The happiness just doesn't seem to end. My attorney calls the following day to say the divorce will be final before the end of October, and Tomas calls right after that to tell me that his father is still half delirious and sitting up in the middle of the night, speaking in whole sentences.
“‘The wind in August will dance like fire when the night steals into our day,' he says or ‘I held you close and soft remembering that every moment was a balanced, generous gift of time.'” Tomas says he is writing down his father's phrases to use at his funeral, which he will not call a funeral but a celebration of life.
“But he may go on like this for days and weeks and months, in which case I may need several assistants, because what he is saying is absolutely beautiful, it's poetry,” he tells me.
“Maybe it's all the unspoken words he kept in his soul,” I say.
“What?”
“The unspoken words he kept in his soul.”
&n
bsp; “My God,” he shouts.
“What?” I ask him, just like he asked me.
“That's the title of the book.”
“What is the title of the book?”
“The Unspoken Words He Kept in His Soul.”
“You're kidding.”
“Say them to yourself. They are as beautiful as the words my father is saying when he sits up without help and speaks as clearly as we are speaking right this moment.”
There you have it. My first book title in just seconds. Tomas makes me laugh and says that when I am ready for my break after I am settled, he will pick me up at the airport and shuttle me to my house by the ocean and to see my daughter.

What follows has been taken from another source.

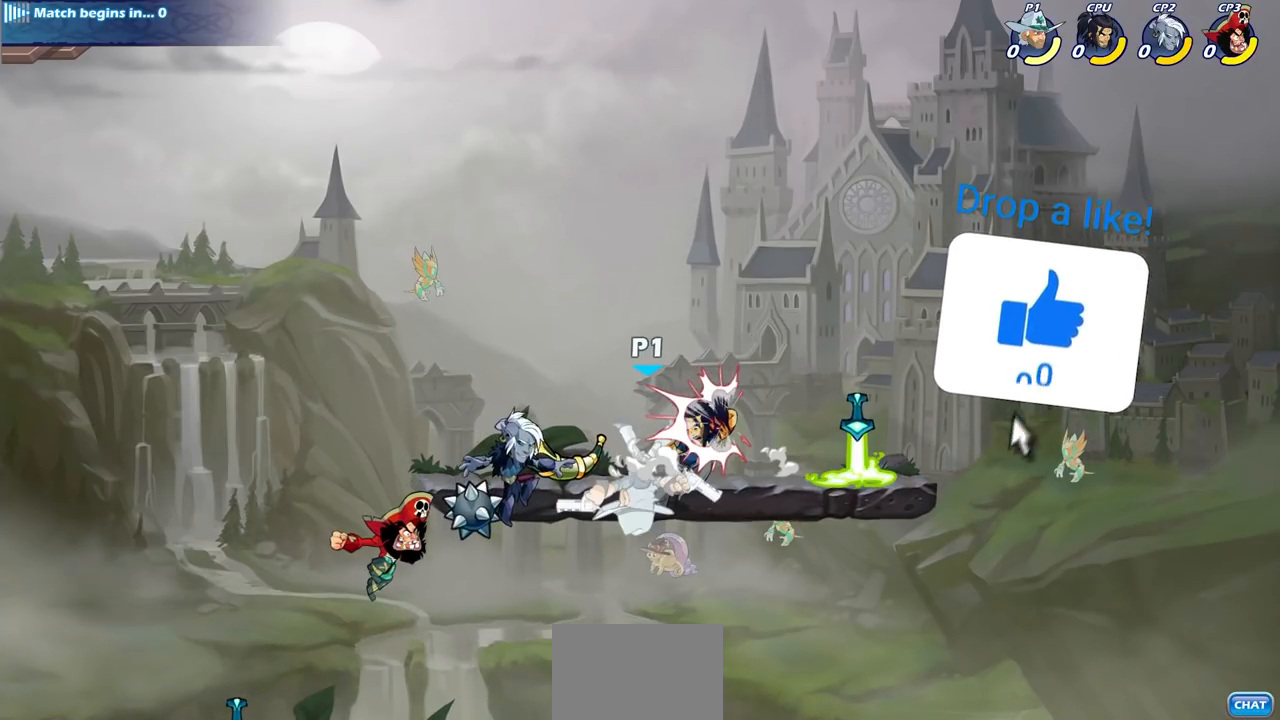
{"buttons": [], "left_stick": "center", "right_stick": "center", "events": [[33, "SQUARE", "up"], [83, "left_stick", "center"]]}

“The way my father is going, he will still be alive.”
Maybe, I tell him, maybe.
And maybe I can change the world and make everything hurry. I cannot sit still. I have not been able to sit still. I want to run from point A to point B and then start all over again at a faster pace. Dr. C tells me this makes sense.
“It's like a thirsty horse that smells water in the desert,” she told me during our last session. “You've had a taste of who you are becoming and you want to drink until you fall over.”
Then she warns me. I hate this part. The warnings drive me crazy.
“We are all becoming every day, but people get hung up when they think that what we want today is going to be what we want tomorrow and the day after.”
“What do you mean?” I ask her, thinking that now that I had taken three giant steps forward I am close to where I am supposed to be.
She tells me a story to help me out. It is a story about carpeting, she says.
“Carpeting?”
“Listen, Margaret. Listening to yourself is what this story is all about.”
Once upon a time Dr. C's sister wanted carpeting. She knew that if she got carpeting, new carpeting for her house, that everything would be better. The sister had given up her job, a profession she adored, to stay home and raise her babies, and she loved that job too, but she was also miserable on many days, especially when the babies were taking naps and she could sit for five minutes and look out the window and remember how alive she felt when she was following her other passion.